According to IBI’s guidelines, the permitted range of Σ16 PAH concentrations in biochar samples ranges from 6 to 300 mg/kg, whereas EBC’s recommendations are more rigorous and differentiate between various categories depending on the content. All biochar samples fulfil the IBI specifications. Following the EBC-Agro (Class III) classification, the B600 and BMEC samples were below the limit (6 mg/kg), the B400 and B500 samples were just above the limit by 2% and 7% respectively, and the BF600 sample exceeded the threshold set for Class III. However, only part of the PAH content is bioavailable and potentially risky [
44,
46]. Even the bioavailable part of the PAHs that are directly responsible for the toxicity is very low compared to the total content [
46,
47]. De la Rosa et al. [
48] suggested that PAHs are not the most reliable indicator of toxicity.
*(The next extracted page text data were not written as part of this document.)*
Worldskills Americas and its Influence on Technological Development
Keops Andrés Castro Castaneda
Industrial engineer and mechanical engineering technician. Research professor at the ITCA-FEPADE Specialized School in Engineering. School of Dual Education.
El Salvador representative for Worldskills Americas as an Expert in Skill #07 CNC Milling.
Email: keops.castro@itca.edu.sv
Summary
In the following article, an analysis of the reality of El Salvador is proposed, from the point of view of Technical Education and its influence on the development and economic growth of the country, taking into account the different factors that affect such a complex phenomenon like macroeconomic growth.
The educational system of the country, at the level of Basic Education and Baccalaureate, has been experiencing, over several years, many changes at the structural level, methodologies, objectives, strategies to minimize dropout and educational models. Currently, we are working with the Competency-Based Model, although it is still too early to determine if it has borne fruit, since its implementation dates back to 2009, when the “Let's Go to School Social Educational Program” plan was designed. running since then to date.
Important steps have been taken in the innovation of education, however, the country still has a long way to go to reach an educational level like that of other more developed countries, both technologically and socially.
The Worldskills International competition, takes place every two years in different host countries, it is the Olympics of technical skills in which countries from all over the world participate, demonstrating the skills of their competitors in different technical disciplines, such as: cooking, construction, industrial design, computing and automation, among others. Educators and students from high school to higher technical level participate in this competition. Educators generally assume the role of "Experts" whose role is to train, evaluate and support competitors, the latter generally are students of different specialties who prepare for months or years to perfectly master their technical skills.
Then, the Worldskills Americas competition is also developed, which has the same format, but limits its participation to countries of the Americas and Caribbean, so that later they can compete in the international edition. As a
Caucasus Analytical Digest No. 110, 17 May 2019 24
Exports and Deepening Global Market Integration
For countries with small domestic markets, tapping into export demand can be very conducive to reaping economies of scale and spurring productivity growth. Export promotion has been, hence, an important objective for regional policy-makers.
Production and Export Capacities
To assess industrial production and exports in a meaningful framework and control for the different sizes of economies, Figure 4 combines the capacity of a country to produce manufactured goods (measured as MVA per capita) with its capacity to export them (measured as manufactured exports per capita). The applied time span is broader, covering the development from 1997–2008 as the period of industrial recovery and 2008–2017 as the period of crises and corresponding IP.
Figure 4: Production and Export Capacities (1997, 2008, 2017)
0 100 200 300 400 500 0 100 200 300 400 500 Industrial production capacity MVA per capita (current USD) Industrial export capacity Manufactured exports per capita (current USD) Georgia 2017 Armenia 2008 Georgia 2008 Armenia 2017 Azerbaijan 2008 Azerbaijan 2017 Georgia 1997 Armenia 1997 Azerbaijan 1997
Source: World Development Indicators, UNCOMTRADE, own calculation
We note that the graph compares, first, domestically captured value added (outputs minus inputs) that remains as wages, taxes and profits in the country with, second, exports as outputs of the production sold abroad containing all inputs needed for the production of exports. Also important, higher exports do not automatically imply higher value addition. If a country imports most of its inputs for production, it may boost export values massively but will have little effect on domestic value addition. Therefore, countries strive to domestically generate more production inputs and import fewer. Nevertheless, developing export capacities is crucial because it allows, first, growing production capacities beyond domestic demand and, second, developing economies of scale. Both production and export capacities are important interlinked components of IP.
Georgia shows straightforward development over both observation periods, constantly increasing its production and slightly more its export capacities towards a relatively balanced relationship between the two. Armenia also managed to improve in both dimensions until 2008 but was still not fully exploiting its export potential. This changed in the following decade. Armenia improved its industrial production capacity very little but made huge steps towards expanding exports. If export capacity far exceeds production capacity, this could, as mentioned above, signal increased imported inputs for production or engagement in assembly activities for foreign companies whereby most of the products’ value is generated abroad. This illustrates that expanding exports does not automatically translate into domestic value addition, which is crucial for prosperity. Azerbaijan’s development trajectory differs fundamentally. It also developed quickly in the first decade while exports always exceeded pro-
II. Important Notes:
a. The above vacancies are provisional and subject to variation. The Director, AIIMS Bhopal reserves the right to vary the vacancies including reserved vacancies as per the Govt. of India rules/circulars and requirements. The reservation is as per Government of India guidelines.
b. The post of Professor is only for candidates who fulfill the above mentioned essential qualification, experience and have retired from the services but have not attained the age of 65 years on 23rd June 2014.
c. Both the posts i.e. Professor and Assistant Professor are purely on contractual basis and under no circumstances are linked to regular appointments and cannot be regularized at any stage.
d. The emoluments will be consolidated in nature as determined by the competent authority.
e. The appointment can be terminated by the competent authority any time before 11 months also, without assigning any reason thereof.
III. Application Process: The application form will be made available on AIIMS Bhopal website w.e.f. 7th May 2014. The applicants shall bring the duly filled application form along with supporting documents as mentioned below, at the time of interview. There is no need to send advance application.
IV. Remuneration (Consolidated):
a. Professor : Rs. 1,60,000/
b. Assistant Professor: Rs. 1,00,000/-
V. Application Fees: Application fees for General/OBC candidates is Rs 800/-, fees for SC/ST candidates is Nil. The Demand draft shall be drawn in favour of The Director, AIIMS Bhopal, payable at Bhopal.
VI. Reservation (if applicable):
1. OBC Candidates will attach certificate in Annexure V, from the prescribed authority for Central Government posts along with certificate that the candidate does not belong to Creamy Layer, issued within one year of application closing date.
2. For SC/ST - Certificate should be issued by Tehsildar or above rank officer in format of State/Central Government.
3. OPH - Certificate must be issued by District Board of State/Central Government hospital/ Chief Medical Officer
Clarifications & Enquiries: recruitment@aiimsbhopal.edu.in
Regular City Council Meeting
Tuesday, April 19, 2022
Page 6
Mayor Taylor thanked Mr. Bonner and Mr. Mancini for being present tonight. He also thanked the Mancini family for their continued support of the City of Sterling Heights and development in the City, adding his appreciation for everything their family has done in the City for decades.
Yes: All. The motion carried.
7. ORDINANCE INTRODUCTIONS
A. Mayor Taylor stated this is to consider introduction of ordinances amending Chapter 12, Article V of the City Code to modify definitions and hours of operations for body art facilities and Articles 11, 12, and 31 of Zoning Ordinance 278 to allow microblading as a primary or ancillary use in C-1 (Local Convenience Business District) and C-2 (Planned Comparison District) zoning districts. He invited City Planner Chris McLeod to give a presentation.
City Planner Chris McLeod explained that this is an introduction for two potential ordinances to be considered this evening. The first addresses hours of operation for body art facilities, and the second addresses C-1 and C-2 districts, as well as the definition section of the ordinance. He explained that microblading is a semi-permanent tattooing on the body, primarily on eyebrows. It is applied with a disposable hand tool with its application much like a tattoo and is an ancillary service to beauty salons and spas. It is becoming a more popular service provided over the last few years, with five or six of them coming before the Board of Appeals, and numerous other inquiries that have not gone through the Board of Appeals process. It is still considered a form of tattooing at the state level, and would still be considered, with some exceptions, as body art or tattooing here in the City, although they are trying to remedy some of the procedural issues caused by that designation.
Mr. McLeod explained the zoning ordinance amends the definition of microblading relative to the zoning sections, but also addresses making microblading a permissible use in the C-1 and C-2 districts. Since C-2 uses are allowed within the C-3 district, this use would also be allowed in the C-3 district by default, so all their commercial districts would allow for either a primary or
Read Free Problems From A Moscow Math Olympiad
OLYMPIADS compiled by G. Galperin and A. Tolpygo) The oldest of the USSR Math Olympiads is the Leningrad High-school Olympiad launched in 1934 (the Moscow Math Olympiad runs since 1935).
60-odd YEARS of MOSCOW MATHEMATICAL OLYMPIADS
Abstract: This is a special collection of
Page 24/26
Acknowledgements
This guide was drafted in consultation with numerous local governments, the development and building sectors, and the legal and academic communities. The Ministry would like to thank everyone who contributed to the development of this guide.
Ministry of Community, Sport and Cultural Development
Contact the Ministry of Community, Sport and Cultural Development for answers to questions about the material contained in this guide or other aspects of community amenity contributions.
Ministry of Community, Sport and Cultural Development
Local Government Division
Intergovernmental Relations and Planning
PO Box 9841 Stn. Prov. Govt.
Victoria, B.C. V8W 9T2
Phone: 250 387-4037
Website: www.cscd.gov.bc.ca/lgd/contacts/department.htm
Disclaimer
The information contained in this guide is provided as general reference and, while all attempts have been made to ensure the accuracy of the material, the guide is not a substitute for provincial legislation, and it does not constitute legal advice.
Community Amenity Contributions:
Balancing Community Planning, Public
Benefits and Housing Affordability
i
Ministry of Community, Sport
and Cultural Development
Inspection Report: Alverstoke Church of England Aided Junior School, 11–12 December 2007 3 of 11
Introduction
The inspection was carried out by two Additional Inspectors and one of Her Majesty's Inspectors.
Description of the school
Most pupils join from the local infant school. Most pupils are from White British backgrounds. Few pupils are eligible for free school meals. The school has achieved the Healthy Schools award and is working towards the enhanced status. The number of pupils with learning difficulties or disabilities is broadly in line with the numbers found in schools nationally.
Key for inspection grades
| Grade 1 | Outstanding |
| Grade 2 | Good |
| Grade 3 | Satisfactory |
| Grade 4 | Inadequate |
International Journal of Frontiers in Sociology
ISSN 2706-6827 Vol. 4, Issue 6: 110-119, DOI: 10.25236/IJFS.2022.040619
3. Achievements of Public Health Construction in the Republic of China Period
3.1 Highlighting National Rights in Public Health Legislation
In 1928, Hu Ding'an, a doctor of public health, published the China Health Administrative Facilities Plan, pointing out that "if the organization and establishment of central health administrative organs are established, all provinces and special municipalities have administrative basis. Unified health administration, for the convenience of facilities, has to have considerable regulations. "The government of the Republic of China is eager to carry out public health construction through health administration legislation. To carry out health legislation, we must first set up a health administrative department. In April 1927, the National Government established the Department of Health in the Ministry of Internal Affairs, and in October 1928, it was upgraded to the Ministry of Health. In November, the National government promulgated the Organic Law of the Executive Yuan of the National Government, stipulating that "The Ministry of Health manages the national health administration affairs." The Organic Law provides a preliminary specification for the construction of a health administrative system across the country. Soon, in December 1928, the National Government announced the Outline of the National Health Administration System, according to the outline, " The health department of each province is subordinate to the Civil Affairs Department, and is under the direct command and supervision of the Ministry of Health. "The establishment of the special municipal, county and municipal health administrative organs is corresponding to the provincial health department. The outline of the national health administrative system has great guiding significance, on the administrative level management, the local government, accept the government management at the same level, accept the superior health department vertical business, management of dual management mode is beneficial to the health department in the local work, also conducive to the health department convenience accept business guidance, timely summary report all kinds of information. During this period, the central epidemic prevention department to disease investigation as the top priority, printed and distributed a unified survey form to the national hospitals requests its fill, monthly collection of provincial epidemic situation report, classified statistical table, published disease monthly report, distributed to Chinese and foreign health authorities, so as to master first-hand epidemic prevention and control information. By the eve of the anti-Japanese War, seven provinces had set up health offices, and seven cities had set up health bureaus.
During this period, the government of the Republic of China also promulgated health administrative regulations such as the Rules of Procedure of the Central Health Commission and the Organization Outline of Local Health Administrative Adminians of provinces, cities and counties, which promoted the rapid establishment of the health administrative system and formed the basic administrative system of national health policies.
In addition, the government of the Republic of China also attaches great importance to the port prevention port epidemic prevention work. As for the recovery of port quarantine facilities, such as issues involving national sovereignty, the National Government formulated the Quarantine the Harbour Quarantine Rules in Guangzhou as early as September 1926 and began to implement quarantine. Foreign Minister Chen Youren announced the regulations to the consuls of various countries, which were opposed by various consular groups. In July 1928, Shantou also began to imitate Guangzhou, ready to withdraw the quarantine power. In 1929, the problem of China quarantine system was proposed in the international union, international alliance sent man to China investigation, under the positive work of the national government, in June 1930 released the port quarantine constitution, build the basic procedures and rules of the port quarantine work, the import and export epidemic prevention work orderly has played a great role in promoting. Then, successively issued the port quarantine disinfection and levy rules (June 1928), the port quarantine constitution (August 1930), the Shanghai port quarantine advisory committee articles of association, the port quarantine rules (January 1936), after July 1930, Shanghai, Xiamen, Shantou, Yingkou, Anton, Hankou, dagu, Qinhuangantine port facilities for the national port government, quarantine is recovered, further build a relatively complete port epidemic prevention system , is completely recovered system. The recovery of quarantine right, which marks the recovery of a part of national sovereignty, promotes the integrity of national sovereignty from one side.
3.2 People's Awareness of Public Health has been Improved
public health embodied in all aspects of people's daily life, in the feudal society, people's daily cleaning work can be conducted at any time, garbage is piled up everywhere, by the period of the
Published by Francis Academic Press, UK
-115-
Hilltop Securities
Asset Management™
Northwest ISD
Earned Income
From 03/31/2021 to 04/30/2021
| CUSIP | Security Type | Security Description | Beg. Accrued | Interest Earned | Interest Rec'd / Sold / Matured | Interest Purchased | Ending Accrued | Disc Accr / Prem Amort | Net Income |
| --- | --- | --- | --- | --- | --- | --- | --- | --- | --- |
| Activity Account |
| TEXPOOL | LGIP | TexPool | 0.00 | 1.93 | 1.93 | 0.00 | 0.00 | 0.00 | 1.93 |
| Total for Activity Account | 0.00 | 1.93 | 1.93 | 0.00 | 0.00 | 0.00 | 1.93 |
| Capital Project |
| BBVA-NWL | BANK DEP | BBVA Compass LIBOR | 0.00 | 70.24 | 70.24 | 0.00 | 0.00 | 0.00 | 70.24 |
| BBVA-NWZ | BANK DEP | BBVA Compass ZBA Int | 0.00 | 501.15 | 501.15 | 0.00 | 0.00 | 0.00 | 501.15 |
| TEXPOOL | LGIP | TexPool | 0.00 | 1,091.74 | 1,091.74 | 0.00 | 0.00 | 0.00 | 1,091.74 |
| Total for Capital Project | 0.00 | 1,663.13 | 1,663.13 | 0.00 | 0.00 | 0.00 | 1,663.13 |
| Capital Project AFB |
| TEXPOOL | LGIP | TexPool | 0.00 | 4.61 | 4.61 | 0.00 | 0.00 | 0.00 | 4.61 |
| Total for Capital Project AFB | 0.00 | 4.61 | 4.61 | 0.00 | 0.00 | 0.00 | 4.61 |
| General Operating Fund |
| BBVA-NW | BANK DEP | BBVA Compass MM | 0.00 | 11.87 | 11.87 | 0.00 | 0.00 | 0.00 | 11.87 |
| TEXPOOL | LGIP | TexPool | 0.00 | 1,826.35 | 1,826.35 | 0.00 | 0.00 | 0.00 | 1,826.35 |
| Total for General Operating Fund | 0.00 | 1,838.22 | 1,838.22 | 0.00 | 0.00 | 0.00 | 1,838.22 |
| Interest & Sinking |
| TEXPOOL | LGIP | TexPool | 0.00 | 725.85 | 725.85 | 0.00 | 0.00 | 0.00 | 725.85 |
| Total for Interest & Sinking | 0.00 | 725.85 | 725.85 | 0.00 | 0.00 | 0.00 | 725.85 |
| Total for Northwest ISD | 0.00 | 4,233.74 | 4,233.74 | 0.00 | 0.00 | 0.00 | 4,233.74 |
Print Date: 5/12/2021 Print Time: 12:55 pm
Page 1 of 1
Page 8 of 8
Our results indicate that pH could be more relevant for phytotoxicity than PAHs. In this light, the BMEC sample was the most phytotoxic sample with the lowest PAH concentration and the most alkaline pH. Therefore, the elevated pH may have contributed more to the inhibition of seed germination than the PAH concentration. However, for the rest of the samples with pH closer to neutrality, there was a strict correlation between the phytotoxicity and the total PAH concentration, both decreasing as follows: BF600 > B400 > B500 > B600. Thus, this study confirmed that PAHs are an important source of biochar toxicity, as previously reported [
49], but they cannot be regarded as the main cause of phytotoxicity.